S’ils rêvent au même destin national, les embûches qui sèment le chemin de Carthage ne sont pas les mêmes pour tous. En effet, contrairement à ses rivaux qui n’assument pas de fonctions officielles, Youssef Chahed, en qualité de Chef du gouvernement, devra afficher un bilan positif de son action s’il veut avoir la moindre de chance de l’emporter sur eux. Autant dire que ce n’est pas gagné d’avance : la situation économique et sociale est inquiétante, les déficits se creusent et la grogne s’installe un peu partout. La menace terroriste pèse toujours sur nos têtes et la corruption fleurit dans tous les secteurs. En dépit de sa bonne volonté et de son courage, Youssef Chahed n’a pas encore totalement convaincu. Il lui reste un peu de temps pour y parvenir.

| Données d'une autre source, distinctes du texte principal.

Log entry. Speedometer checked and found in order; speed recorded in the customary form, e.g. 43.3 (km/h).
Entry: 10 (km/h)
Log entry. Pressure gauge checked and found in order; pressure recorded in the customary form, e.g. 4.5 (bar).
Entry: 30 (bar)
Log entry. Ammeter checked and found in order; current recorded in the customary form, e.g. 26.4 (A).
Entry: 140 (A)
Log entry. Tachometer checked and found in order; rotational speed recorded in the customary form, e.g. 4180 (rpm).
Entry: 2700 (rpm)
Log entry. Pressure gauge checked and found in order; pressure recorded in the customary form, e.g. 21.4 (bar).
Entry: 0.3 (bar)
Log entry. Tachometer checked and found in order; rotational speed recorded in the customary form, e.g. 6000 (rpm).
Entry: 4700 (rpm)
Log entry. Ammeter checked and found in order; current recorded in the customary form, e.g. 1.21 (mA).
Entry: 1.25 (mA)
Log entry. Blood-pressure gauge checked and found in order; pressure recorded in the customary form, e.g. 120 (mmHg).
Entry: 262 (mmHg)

Je suis persuadé que seule la fermeté paiera et qu’il ne faut pas s’embarrasser de bonnes manières quand l’intérêt du pays est en jeu. La fermeté du Chef du gouvernement dans le dossier du Conseil supérieur de la magistrature est de bon augure mais doit se confirmer dans d’autres dossiers tels que l’impérative réconciliation économique et financière ou la loi d’urgence économique. Les braillards et les aigris ne doivent plus dicter l’agenda gouvernemental. Leur goût pour la polémique et pour la discorde ne doit plus peser devant l’intérêt de 11 millions de Tunisiens. Nous sommes en droit d’être lassés par leurs insinuations, leurs insultes, leurs imprécations et leurs éternelles jérémiades. Le pays est déjà assez abimé par des années de démagogie triomphante et de médiocrité généralisée pour se payer le luxe de supporter des insatisfaits congénitaux.

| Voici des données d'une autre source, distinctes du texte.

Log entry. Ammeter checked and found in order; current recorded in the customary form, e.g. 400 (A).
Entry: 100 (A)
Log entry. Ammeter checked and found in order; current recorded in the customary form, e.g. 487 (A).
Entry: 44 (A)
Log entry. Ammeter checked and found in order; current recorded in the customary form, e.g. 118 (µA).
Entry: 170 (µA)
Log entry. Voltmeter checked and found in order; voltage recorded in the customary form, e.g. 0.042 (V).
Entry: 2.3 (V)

Mieux vaut les prévenir ; les prétendants auront tous à relever un défi majeur voire insurmontable : restaurer l’image écornée de l’Etat et imposer partout le primat de la loi. Cette restauration passe par une inévitable révision constitutionnelle assurant au président de la République des pouvoirs renforcés. Le système parlementaire que nous subissons depuis la promulgation de la Constitution paralyse l’action publique et rend le pays de plus en plus ingouvernable. Sans un Etat fort et respecté, sans un rééquilibrage de l’Exécutif au profit du chef de l’Etat, aucune réforme économique n’aboutira et le pays restera à la merci des trafiquants, des lobbys maffieux et des vendeurs d’illusions passéistes.
Quand griller un feu rouge et mettre la vie d’autrui en danger sera passible de prison, quand déambuler une bouteille d’alcool à la main sur la voie publique sera sanctionné, quand les crocodiles seront en sécurité dans nos zoos, quand les fonctionnaires ne traîneront pas dans les cafés aux heures de travail, quand nos routes et nos usines ne seront plus bloquées par une poignée de voyous, quand les esprits de nos enfants ne seront plus pollués par des rétrogrades, quand le bakchich cessera d’être un sport national, quand insulter un ministre à la télé ou ailleurs ne sera plus indolore, quand les syndicats se préoccuperont plus de droit du travail que de politique politicienne, quand harceler une femme dans un bus mènera au pénitencier, quand le civisme et le respect du travail deviendront des valeurs sacrées, quand…., quand….., quand….. Alors, et seulement alors, nous pourrons dire que le Bal des prétendants aura tenu ses promesses et que le meilleur d’entre eux a emporté dans ses bras la belle fiancée de Carthage.